Новогодняя пирушка обещала быть сытной.
— Богатство, — только и сказал Владимир.
— Знаешь что, — загорелся вдруг Варфоломеев. — Пойдем к женщинам, поздравим их с Новым годом, угостим хлебом. Или мы не кавалеры?
— В кавалерах не ходил еще. Но согласен.
Поздравить женщин с Новым годом — это значило, метров триста проползти по двору, да так, чтобы ни один часовой не заметил. И они ползли. Владимир впереди, Варфоломеев за ним. У Фурсова был опыт: с тех пор, как он остался при одной ноге, он наполовину стал ползуном. Ползал он выносливо, бесшумно, проворно. И не уставал. Еще издали они заметили часового, стоявшего возле двери женского барака. Окна барака ярко светились, и оттуда летели песни, топот танцующих, взрывы смеха. Женщины встречали Новый год — открыто, шумно, с вызовом.
— Придется возвращаться, — шепнул Фурсов.
— Ну нет — запротестовал Леня. — Не было еще случая, чтобы я не выполнил свой джентльменский долг.
Он приставил ко рту ладони рупором и крикнул:
— С Новым годом, женщины!
Не меняя положения, часовой стрельнул из автомата. Пули, вжикнув над головами, уткнулись в мерзлую землю где-то позади. В бараке стало тихо-тихо. Не сговариваясь, они оба, в голос, крикнули:
— Девушки, с Новым годом!
Расставив ноги пошире, чтобы приобрести устойчивость, часовой снова отмерил из автомата короткую очередь. Пули легли с небольшим недолетом. Барак, казалось, взорвался от ликующих голосов.

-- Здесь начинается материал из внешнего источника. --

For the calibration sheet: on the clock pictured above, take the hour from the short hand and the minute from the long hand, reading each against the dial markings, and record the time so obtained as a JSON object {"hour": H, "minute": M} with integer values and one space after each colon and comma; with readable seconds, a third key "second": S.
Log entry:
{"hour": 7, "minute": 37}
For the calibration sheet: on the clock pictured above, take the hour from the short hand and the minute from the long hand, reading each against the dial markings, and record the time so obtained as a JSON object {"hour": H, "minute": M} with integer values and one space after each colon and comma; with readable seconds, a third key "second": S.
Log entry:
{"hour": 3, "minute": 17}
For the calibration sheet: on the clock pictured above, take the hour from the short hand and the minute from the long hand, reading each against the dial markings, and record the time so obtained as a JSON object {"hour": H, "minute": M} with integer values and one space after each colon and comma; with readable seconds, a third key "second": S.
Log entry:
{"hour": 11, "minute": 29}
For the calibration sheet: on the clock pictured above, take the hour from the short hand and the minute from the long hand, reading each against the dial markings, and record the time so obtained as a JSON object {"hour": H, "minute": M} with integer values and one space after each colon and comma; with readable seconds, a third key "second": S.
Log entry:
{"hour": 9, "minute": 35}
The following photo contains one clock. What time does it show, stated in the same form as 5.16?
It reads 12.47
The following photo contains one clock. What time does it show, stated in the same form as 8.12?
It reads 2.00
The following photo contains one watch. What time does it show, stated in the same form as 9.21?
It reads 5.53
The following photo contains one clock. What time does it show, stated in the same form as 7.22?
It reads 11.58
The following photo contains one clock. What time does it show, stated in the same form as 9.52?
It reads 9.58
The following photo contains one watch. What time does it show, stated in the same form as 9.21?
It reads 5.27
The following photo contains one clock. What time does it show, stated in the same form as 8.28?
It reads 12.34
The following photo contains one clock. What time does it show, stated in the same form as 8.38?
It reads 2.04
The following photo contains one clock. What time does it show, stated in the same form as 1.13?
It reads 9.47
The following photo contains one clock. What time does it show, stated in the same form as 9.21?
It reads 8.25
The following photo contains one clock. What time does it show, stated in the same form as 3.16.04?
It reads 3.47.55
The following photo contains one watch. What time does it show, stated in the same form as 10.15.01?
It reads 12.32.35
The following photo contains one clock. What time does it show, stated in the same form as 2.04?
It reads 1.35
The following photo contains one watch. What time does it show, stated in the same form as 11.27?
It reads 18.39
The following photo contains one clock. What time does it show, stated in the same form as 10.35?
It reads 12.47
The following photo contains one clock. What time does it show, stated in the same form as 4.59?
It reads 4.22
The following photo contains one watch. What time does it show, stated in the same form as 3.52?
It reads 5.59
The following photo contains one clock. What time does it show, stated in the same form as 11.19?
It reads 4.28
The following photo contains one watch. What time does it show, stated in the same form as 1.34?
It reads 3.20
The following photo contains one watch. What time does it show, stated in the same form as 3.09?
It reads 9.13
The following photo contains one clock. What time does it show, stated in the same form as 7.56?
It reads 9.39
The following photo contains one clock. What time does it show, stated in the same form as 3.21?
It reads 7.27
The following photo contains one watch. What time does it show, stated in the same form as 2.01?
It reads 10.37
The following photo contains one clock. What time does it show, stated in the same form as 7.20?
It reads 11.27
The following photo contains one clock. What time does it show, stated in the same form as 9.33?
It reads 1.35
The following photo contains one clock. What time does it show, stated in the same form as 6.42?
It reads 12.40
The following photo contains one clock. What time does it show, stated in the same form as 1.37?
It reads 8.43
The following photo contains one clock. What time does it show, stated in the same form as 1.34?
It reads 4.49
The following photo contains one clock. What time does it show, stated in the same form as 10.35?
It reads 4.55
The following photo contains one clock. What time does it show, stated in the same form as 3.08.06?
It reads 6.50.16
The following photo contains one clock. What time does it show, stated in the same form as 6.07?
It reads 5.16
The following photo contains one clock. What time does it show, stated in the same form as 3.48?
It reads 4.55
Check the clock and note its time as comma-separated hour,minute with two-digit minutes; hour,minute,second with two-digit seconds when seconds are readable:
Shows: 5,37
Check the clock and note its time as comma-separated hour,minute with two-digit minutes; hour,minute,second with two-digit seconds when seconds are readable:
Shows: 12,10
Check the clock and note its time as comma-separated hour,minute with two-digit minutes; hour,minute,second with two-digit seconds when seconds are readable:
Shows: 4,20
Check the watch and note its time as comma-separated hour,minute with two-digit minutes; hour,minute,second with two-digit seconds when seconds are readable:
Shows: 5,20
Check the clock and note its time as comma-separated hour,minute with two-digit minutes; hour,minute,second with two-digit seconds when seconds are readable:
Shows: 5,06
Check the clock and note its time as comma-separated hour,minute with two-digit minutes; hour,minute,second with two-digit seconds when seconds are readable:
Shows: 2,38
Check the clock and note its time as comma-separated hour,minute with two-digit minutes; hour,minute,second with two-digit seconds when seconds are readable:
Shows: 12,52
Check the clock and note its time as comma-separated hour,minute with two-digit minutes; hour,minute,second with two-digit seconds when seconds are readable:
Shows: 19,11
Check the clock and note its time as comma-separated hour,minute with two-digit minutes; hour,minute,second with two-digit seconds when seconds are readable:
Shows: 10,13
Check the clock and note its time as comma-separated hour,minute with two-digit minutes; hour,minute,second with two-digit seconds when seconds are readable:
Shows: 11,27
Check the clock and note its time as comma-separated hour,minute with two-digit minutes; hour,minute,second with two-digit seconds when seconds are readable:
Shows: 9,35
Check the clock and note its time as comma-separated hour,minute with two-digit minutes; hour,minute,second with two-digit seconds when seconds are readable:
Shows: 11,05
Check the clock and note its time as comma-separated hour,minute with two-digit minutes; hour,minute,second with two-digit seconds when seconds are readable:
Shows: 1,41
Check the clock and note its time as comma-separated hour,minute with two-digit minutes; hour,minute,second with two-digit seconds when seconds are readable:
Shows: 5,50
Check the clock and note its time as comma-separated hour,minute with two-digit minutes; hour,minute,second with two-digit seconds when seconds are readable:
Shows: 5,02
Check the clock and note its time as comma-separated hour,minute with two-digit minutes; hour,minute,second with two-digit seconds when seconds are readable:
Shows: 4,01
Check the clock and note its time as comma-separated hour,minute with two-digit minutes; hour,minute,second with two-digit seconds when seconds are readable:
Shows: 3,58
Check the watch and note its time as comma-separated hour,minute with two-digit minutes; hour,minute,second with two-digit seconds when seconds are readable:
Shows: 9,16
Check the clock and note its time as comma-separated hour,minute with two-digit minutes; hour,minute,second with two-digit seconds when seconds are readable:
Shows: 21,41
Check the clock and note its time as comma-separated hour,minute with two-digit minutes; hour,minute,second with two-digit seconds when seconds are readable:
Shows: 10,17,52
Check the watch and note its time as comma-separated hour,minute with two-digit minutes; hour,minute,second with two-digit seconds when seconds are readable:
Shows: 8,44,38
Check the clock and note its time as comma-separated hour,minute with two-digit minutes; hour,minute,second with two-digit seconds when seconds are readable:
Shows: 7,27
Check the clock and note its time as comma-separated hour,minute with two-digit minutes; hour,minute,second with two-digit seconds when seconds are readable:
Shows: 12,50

Можно было и уходить. Но едва они двинулись, как предостерегающая автоматная очередь преградила им путь. И это повторялось всякий раз, как только они делали попытку продвинуться к своему бараку хоть на метр. Они поняли — часовой забавляется: затеял игру в кошки-мышки.
— Полежим, помолчим, — предложил Фурсов.
Они затаились. То считали самые крупные звезды в новогоднем небе, то разглядывали причудливые рисунки проволочного заграждения и силуэты зданий за ним. Варфоломеев учил друга различать ночные краски. Владимир поразился, сколько их можно увидеть, если умеешь видеть! Постепенно Фурсов начал коченеть. Не хотелось ни двигаться, ни говорить. Умолк и художник. «Тоже замерз», — решил Фурсов и заставил себя шевельнуться, чтобы как-нибудь расслабить затекшие мышцы. Пули взвизгнули совсем рядом. «И не надоело ему?»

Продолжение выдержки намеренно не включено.